**Information**

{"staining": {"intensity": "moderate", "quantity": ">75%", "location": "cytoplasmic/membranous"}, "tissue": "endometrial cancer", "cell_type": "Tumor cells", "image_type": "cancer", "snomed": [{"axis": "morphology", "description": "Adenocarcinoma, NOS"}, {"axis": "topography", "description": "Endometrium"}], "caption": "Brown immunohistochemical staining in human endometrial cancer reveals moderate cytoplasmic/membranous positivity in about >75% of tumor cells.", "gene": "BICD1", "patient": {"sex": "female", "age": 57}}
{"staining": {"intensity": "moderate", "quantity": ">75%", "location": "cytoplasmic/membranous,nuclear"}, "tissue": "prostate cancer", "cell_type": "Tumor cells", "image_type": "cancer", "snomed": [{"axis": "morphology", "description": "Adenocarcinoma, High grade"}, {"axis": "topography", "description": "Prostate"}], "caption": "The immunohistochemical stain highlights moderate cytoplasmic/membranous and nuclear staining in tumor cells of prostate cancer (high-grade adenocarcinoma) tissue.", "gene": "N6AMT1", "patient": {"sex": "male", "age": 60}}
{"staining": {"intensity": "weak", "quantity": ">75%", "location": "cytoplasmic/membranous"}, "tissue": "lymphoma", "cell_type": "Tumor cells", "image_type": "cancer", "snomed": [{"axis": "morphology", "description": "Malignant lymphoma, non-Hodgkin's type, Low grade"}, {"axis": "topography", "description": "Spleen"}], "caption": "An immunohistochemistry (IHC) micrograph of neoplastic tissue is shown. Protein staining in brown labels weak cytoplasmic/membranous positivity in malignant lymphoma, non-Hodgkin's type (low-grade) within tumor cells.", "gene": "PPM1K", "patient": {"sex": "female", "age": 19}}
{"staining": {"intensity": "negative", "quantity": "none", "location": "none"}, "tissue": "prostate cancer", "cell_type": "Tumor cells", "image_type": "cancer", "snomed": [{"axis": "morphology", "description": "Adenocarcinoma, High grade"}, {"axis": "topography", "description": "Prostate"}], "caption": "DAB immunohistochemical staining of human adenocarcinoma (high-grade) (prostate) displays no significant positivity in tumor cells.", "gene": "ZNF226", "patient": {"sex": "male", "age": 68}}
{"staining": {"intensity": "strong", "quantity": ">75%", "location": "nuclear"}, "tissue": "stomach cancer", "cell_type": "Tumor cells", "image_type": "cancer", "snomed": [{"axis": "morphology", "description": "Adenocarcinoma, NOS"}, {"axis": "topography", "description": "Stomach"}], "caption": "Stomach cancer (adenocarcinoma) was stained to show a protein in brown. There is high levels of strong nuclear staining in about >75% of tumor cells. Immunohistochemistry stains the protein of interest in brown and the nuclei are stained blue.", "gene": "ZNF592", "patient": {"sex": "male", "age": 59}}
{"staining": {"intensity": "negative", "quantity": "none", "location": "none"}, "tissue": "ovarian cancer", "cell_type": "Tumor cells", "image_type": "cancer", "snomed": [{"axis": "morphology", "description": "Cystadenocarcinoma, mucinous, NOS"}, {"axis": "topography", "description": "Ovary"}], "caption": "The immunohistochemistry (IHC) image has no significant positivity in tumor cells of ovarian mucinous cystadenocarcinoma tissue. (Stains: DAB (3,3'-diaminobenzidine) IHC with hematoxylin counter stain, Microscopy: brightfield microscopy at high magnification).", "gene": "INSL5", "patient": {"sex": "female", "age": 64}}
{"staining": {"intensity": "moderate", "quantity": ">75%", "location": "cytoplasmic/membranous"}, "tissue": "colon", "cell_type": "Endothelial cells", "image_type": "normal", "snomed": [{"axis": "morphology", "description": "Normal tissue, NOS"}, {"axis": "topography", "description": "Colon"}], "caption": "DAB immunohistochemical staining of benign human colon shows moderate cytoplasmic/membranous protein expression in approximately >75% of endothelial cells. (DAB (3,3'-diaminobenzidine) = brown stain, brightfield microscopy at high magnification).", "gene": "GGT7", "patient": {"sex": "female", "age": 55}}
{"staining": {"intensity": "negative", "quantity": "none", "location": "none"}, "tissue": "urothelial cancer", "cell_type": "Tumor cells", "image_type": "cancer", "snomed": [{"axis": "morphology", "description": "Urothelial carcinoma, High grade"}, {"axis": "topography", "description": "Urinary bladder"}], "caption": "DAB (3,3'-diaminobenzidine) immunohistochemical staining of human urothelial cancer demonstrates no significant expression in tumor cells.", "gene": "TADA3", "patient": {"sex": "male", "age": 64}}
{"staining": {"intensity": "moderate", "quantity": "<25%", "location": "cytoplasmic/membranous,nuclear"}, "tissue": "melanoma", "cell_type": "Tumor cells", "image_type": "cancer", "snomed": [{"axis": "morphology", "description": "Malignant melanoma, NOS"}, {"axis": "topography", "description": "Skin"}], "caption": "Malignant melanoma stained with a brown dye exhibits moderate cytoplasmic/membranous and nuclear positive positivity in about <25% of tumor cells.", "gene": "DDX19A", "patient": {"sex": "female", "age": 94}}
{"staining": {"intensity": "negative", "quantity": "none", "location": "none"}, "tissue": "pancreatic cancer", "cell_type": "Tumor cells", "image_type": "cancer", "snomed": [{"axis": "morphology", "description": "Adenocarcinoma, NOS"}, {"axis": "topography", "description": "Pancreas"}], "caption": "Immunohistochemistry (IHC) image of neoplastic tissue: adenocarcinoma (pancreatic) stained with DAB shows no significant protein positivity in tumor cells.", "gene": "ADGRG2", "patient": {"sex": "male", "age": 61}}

**Exercise objective**
Begin at the line that has "staining of benign" in the entries above; stop after the line that has "melanoma stained with". Transcribe exactly those lines and no others.

**Written response**
{"staining": {"intensity": "moderate", "quantity": ">75%", "location": "cytoplasmic/membranous"}, "tissue": "colon", "cell_type": "Endothelial cells", "image_type": "normal", "snomed": [{"axis": "morphology", "description": "Normal tissue, NOS"}, {"axis": "topography", "description": "Colon"}], "caption": "DAB immunohistochemical staining of benign human colon shows moderate cytoplasmic/membranous protein expression in approximately >75% of endothelial cells. (DAB (3,3'-diaminobenzidine) = brown stain, brightfield microscopy at high magnification).", "gene": "GGT7", "patient": {"sex": "female", "age": 55}}
{"staining": {"intensity": "negative", "quantity": "none", "location": "none"}, "tissue": "urothelial cancer", "cell_type": "Tumor cells", "image_type": "cancer", "snomed": [{"axis": "morphology", "description": "Urothelial carcinoma, High grade"}, {"axis": "topography", "description": "Urinary bladder"}], "caption": "DAB (3,3'-diaminobenzidine) immunohistochemical staining of human urothelial cancer demonstrates no significant expression in tumor cells.", "gene": "TADA3", "patient": {"sex": "male", "age": 64}}
{"staining": {"intensity": "moderate", "quantity": "<25%", "location": "cytoplasmic/membranous,nuclear"}, "tissue": "melanoma", "cell_type": "Tumor cells", "image_type": "cancer", "snomed": [{"axis": "morphology", "description": "Malignant melanoma, NOS"}, {"axis": "topography", "description": "Skin"}], "caption": "Malignant melanoma stained with a brown dye exhibits moderate cytoplasmic/membranous and nuclear positive positivity in about <25% of tumor cells.", "gene": "DDX19A", "patient": {"sex": "female", "age": 94}}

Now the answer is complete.